Join us for the Dean’s Distinguished Lecture on Friday, Feb. 24, to hear about a scalable approach to extracting knowledge from text data. This year’s lecture is presented by Jiawei Han from the University of Illinois at Urbana-Champaign.
Dean’s Distinguished Lecture: Text Mining — A Pretrained Language Model-Based, Annotation-Free Approach
Friday, Feb. 24, 2023
Lecture: 1 p.m.
Q&A: 1:45 p.m.
Reception: 2–3 p.m.
Interdisciplinary Science and Technology IV (ISTB4), Marston Exploration Theater, Tempe campus [map]
Register to attend
Faculty are invited to attend a meeting with Han prior to the lecture. Sign up for the lecture, faculty meeting or both when you register to attend the event.
Download driving directions to ISTB4.
Real-world big data are largely dynamic, interconnected and unstructured texts. It is important to transform such massive unstructured text into structured knowledge. Many researchers rely on labor-intensive labeling and annotation to extract knowledge from text data. Such approaches, however, are not scalable.
We vision that massive text itself may disclose a large body of hidden structures and knowledge. Equipped with pre-trained language models and data mining/machine learning methods, it is promising to transform unstructured text into structured knowledge without extensive human annotation.

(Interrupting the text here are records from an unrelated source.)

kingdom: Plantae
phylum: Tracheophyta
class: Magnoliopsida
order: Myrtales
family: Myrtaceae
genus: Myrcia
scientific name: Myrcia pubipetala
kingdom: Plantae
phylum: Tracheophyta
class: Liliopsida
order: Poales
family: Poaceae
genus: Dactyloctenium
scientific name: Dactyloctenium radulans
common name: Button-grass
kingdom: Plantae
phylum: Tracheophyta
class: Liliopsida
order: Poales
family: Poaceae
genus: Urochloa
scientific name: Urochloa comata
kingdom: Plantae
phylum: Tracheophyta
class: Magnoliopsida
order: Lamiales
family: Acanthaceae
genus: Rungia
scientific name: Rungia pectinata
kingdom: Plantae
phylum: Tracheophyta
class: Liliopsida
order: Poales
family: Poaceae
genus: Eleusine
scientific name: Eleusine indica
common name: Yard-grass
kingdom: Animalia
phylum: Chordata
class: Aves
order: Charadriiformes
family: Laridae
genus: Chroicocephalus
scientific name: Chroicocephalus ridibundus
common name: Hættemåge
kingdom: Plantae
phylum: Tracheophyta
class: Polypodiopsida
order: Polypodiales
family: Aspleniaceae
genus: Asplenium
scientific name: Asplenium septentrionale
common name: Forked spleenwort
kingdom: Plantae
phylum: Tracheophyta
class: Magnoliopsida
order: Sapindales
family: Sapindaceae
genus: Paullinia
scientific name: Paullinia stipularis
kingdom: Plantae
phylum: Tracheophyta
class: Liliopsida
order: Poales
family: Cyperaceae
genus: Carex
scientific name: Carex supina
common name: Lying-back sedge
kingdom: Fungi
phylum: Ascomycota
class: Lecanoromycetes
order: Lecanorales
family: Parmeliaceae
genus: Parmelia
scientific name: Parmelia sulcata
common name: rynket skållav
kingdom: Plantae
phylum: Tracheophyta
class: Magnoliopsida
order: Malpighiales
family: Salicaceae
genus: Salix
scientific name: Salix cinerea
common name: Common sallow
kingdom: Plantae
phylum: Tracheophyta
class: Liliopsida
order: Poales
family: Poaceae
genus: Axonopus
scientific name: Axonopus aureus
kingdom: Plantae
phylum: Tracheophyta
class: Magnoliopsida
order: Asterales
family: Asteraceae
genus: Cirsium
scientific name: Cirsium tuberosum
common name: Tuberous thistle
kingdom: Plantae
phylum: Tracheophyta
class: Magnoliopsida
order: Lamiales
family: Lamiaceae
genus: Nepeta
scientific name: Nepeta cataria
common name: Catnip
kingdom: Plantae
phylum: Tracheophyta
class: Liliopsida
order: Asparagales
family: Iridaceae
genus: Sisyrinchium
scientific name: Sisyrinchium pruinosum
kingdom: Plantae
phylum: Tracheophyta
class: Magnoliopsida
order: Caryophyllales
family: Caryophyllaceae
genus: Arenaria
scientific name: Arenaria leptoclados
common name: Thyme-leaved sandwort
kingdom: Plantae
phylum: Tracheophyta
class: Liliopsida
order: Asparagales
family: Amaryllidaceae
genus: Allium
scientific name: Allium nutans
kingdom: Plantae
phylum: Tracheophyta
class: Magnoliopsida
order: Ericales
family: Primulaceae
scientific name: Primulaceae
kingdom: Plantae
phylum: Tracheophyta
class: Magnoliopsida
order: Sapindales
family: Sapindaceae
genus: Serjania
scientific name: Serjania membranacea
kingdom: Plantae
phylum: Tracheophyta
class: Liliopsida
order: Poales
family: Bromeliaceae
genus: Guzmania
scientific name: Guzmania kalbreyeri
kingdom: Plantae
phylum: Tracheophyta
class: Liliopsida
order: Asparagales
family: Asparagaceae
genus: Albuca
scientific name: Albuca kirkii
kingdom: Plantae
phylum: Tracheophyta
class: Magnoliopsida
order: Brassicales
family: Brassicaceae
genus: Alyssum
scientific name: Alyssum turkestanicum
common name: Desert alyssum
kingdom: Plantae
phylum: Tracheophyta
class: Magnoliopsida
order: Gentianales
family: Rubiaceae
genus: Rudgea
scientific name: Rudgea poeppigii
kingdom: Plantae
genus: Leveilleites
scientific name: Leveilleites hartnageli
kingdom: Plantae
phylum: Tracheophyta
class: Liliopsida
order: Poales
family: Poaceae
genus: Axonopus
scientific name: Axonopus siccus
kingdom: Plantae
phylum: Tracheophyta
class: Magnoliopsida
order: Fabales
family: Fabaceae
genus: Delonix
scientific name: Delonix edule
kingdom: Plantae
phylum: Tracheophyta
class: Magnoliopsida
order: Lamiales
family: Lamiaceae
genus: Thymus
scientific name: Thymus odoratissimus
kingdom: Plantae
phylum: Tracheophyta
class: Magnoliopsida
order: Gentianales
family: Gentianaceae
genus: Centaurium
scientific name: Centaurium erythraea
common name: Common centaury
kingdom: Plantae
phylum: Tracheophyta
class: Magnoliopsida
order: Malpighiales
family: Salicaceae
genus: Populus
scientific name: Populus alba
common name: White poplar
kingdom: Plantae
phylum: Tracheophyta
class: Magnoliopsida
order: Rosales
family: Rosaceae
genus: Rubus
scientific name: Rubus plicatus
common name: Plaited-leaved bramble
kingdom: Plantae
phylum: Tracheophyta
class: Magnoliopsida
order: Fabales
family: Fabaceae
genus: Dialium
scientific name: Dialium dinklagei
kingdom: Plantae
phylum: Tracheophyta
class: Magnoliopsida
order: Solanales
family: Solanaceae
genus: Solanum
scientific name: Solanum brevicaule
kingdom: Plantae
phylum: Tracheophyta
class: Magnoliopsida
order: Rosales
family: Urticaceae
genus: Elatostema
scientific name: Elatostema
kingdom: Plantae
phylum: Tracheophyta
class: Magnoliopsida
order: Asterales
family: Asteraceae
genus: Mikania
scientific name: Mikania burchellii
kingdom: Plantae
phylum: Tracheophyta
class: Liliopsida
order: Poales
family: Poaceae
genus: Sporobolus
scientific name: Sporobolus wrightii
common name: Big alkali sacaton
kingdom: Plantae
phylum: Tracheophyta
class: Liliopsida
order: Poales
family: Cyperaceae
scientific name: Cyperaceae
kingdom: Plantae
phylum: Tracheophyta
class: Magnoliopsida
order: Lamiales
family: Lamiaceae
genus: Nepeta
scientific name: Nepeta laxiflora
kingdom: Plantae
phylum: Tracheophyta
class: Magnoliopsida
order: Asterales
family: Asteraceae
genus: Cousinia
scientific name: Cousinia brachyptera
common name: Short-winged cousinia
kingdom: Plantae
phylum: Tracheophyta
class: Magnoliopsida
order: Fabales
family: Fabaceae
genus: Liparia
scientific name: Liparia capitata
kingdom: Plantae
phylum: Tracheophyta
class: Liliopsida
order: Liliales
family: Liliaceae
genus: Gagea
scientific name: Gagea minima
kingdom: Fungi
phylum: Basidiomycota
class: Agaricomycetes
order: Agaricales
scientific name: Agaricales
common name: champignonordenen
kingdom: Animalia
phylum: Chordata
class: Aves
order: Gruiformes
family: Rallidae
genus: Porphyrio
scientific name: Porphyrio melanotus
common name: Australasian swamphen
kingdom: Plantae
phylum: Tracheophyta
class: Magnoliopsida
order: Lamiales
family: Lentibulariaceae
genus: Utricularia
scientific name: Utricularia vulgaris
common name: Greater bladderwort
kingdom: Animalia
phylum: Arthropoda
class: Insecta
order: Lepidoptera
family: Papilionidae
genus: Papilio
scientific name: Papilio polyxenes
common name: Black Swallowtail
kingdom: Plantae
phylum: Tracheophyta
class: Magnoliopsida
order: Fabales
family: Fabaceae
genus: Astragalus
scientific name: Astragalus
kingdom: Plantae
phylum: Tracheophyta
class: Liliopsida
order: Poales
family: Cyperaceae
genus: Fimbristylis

In this talk, Han overviews a set of annotation-free text mining methods developed recently by his group for such an exploration, including discriminative topic mining, taxonomy construction, text classification and taxonomy-guided text analysis. He shows that a weakly supervised, annotation-free approach could be promising at transforming massive text into structured knowledge.
About the speaker
Jiawei Han is Michael Aiken Chair Professor in the Department of Computer Science, University of Illinois at Urbana-Champaign. He received the ACM SIGKDD Innovation Award in 2004, the IEEE Computer Society Technical Achievement Award in 2005, IEEE Computer Society W. Wallace McDowell Award in 2009, Japan’s Funai Achievement Award in 2018, and was elevated to Fellow of the Royal Society of Canada in 2022.
He is a Fellow of ACM and a Fellow of IEEE. He has served as the director of the Information Network Academic Research Center, or INARC, from 2009 to 2016. Han has been supported by the Network Science-Collaborative Technology Alliance program of U.S. Army Research Lab. He was co-director of KnowEnG, a Center of Excellence in Big Data Computing, from 2014 to 2019. And he was funded by NIH Big Data to Knowledge, or BD2K, Initiative.
Currently, he is serving on the executive committees of two National Science Foundation-funded research centers: MMLI (Molecular Make Research Institute) — one of the NSF =0funded national AI centers since 2020; and I-Guide — The NSF Institute for Geospatial Understanding through an Integrative Discovery Environment — since 2021.